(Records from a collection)
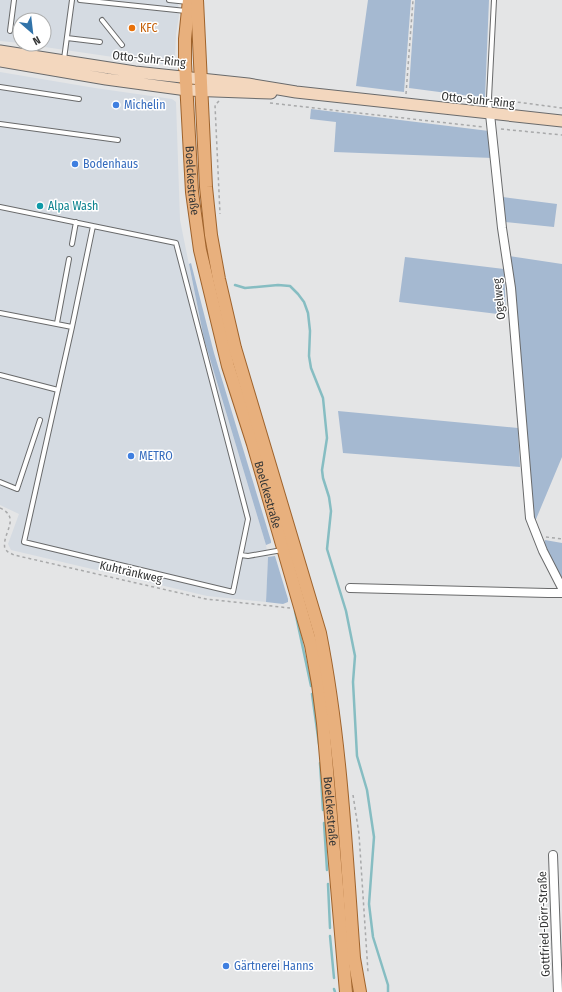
<svg xmlns="http://www.w3.org/2000/svg" width="562" height="992" font-family="'Fira Sans Condensed',sans-serif">
	<style>
		.built { fill: #d5dbe2 }
		.green { fill: #a5b9d1 }
		.lines { fill: none; stroke-linecap: round; stroke-linejoin: round }
		.stream { stroke: #86bdc2; stroke-width: 2.5 }
		.lane-casing { stroke: #696a6b; stroke-width: 6 }
		.street-casing { stroke: #696a6b; stroke-width: 10 }
		.secondary-casing { stroke: #696a6b; stroke-width: 13 }
		.primary-casing { stroke: #9f632c; stroke-width: 14 }
		.path { stroke: #a8a9aa; stroke-width: 1.5; stroke-dasharray: 3 3; stroke-linecap: butt }
		.lane { stroke: #fff; stroke-width: 4 }
		.street { stroke: #fff; stroke-width: 8 }
		.secondary { stroke: #f3d7be; stroke-width: 11 }
		.primary { stroke: #e8b07d; stroke-width: 12 }
		.food-dot { fill: #e8710a; stroke: #fff; stroke-width: 1.5 }
		.shop-dot { fill: #3f7fe0; stroke: #fff; stroke-width: 1.5 }
		.culture-dot { fill: #0f9aa8; stroke: #fff; stroke-width: 1.5 }
		.labels { text-anchor: middle; dominant-baseline: central; stroke-width: 3; stroke-linejoin: round; paint-order: stroke }
		.food-label { font-size: 12px; fill: #c56008; stroke: #fff; text-anchor: start }
		.street-label { font-size: 12px; fill: #353636; stroke: #fff }
		.shop-label { font-size: 12px; fill: #366cbe; stroke: #fff; text-anchor: start }
		.culture-label { font-size: 12px; fill: #0d838f; stroke: #fff; text-anchor: start }
	</style>
	<rect width="100%" height="100%" fill="#e4e5e6"/>
	<path class="built" d="M0 0H178L179 16 176 34 175 58 173 63 168 65 24 44H44V20H20V43L0 41Z
		M0 72 95 88 172 99 176 102 180 220 204 339 266 545 268 557 266 602 207 596 11 550 8 544 19 514 0 505Z"/>
	<path class="green" d="M368 0H411L404 92 356 86Z
		M415 0H489L485 98 409 88Z
		M311 109 489 131 493 158 334 152 336 122 310 119Z
		M503 197 557 204 554 227 505 222Z
		M509 256 562 264V457L534 524 527 434Z
		M405 257 504 269 506 315 399 302Z
		M191 263 214 353 271 541V543L266 545 204 339 189 264Z
		M338 411 518 428 520 467 343 453Z
		M545 540 562 543V580L544 544Z
		M275 556 288 599V602L283 604 266 602 268 557Z"/>
	<g class="lines">
		<path class="stream" d="M235 285 245 288 278 285 290 286 298 294 304 302 308 313 310 331 309 356 311 368 323 398 327 438 322 470 323 478 329 497 331 511 327 549 346 611 355 656 353 682 357 756 367 790 374 837 369 904 373 937 388 985V992
			M295 611 311 686
			M312 694 319 744
			M320 763 323 810
			M324 823 327 870
			M328 884 330 928
			M330 936 334 978
			M334 989 335 992"/>
		<defs>
			<path id="lane" d="M80 0 186 11
				M169 0 188 2
				M102 20 122 45
				M10 31 14 0
				M67 38 100 42
				M64 59 72 0
				M0 87 79 99
				M490 112 489 98 494 0
				M0 124 118 140
				M0 207 176 243 248 519 233 592 24 542 72 327 93 226
				M72 244 76 222
				M0 313 72 327
				M57 323 69 259
				M0 375 58 390
				M0 482 17 489 40 420
				M241 555 248 556 282 550"/>
			<path id="street" d="M490 114 502 228 511 288 530 518 543 551 562 588
				M350 588 548 593H562
				M553 855 558 992"/>
			<path id="secondary" d="M0 51 135 72 248 84 296 92 562 121
				M0 61 106 79 187 90 271 93"/>
			<g id="primary">
				<path id="s1" d="M189 0 185 39V63L192 192 200 250 228 366 253 444 311 645 318 684 323 723 346 992"/>
				<path d="M197 0 206 187 211 235 219 279 235 348 320 633C341 740 346 849 354 958L360 992"/>
			</g>
		</defs>
		<use href="#lane" class="lane-casing"/>
		<use href="#street" class="street-casing"/>
		<use href="#secondary" class="secondary-casing"/>
		<use href="#primary" class="primary-casing"/>
		<path class="path" d="M406 94 413 0
			M494 99 562 108
			M219 101 215 105 220 214
			M270 103 483 127
			M501 129 562 135
			M0 508C22 518 1 534 5 549L8 552 14 555 206 599 290 608
			M546 537 562 539
			M353 795 359 834 368 972"/>
		<use href="#lane" class="lane"/>
		<use href="#street" class="street"/>
		<use href="#secondary" class="secondary"/>
		<use href="#primary" class="primary"/>
	</g>
	<circle class="food-dot" cx="132" cy="28" r="4"/>
	<g class="shop-dot">
		<circle cx="116" cy="105" r="4"/>
		<circle cx="75" cy="164" r="4"/>
		<circle cx="131" cy="456" r="4"/>
		<circle cx="226" cy="966" r="4"/>
	</g>
	<circle class="culture-dot" cx="40" cy="206" r="4"/>
	<g class="labels">
		<g class="food-label">
			<text x="140" y="28">KFC</text>
		</g>
		<g class="street-label">
			<text transform="translate(149 59) rotate(6)">Otto-Suhr-Ring</text>
			<text transform="translate(478 100) rotate(6)">Otto-Suhr-Ring</text>
			<text stroke="none"><textPath href="#s1" startOffset="181">Boelckestraße</textPath></text>
			<text transform="translate(499 299) rotate(-96)">Ogelweg</text>
			<text stroke="none"><textPath href="#s1" startOffset="505">Boelckestraße</textPath></text>
			<text transform="translate(131 572) rotate(13)">Kuhtränkweg</text>
			<text stroke="none"><textPath href="#s1" startOffset="829">Boelckestraße</textPath></text>
			<text transform="translate(544 924) rotate(-92)">Gottfried-Dörr-Straße</text>
		</g>
		<g class="shop-label">
			<text x="124" y="105">Michelin</text>
			<text x="83" y="164">Bodenhaus</text>
			<text x="139" y="456">METRO</text>
			<text x="234" y="966">Gärtnerei Hanns</text>
		</g>
		<g class="culture-label">
			<text x="48" y="206">Alpa Wash</text>
		</g>
	</g>
	<g transform="translate(32 32) rotate(152)"><circle r="19" fill="#ffffff" stroke="#aeafaf"/>
	<path d="M0-3L7 15L0 10L-7 15Z" fill="#3173a9"/>
	<text y="-6" font-size="11" font-weight="bold" text-anchor="middle" fill="#353636">N</text>
	</g>
</svg>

(WORK TASK)
Once you have read through the entries, say how many of their lines include the string "primary" and give nothing but that number.

(TASK OUTPUT)
5